Poe’s production company is a part of a $70 million redevelopment project announced earlier this month to turn Louisville Gardens into multiple production soundstages. She said during a press conference before the bill was heard that more productions in the state means more jobs for Kentuckians – and that movies’ end credits prove that.
“Every name of the 100 or so names that you see scrolling across the screen: That represents at least one job,” she said. “Those jobs span every sector imaginable … but mostly they're from the creative and the technical sector, and they provide hands-on learning opportunities and also rapid career advancement.”

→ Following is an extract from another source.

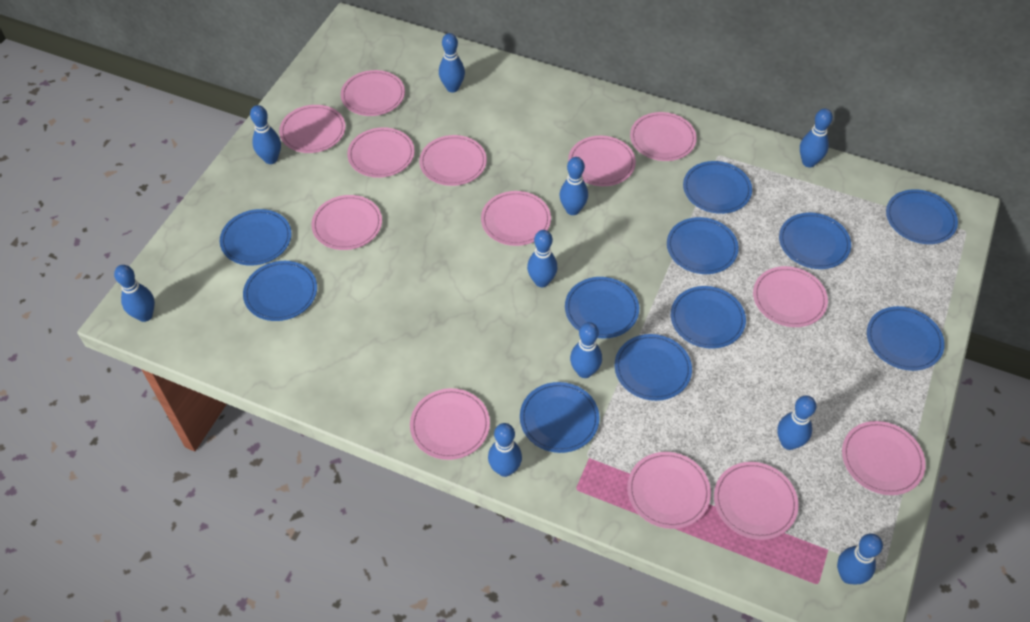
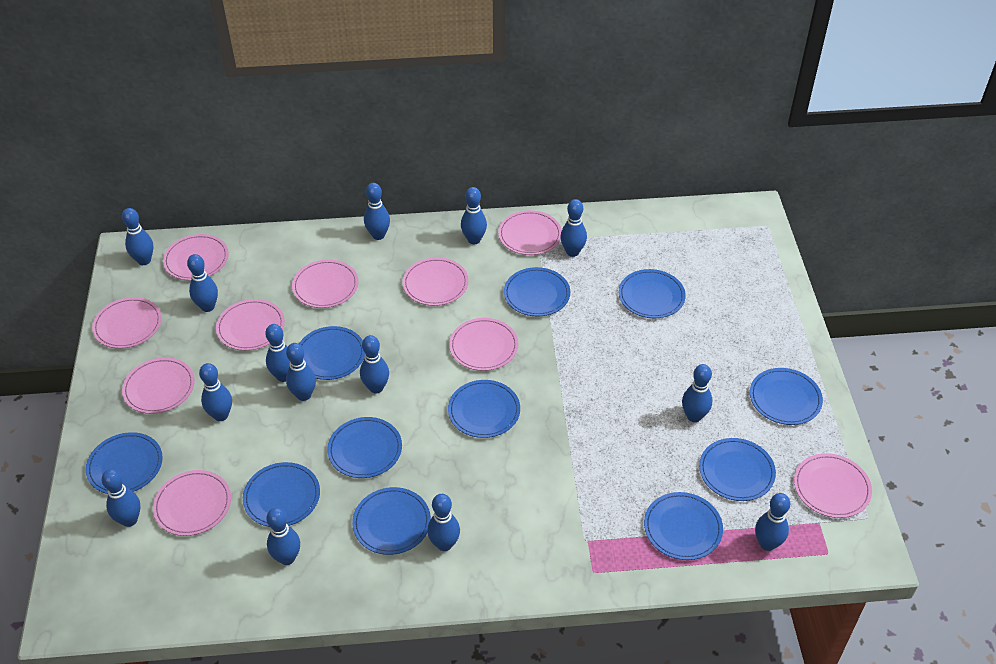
blue bowling pin: 10 -> 14
pink plate: 13 -> 10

Poe said that the opportunity for the northern Kentucky area to potentially benefit from the Sundance Film Festival – which could still select Cincinnati, Ohio as its new home – is massive. The prestigious Utah-based film fest also considered Louisville as a potential site last year.
According to Poe, KEI-approved productions have been active in well over half of Kentucky’s 120 counties since 2022.
Wheeler believes that the bill also has the potential to amplify film industry and tourist activity outside of the Golden Triangle of Louisville, Lexington and Cincinnati, Ohio.
“I firmly believe rural Kentucky can profit off this bill, not only through the actual feature film development, but by drawing additional tourists into our area,” he said.
During that press conference, Wrigley Miller cited a study released by the Illinois Production Alliance in 2024 that found that for every dollar the state spent on film tax incentives, nearly $7 was generated in economic impact. She said Kentucky should be shooting for those sort of returns on investment from the industry, and that marketing is the key.
“Our incentives yield a strong return, fueling jobs, local spending and tax revenue. So why aren't the filmmakers lining up here? Why haven't we hit our incentive cap?” she said. “Well, the answer is pretty simple: We're missing a megaphone.”
Senate Bill 1 now goes to the full Senate for a vote.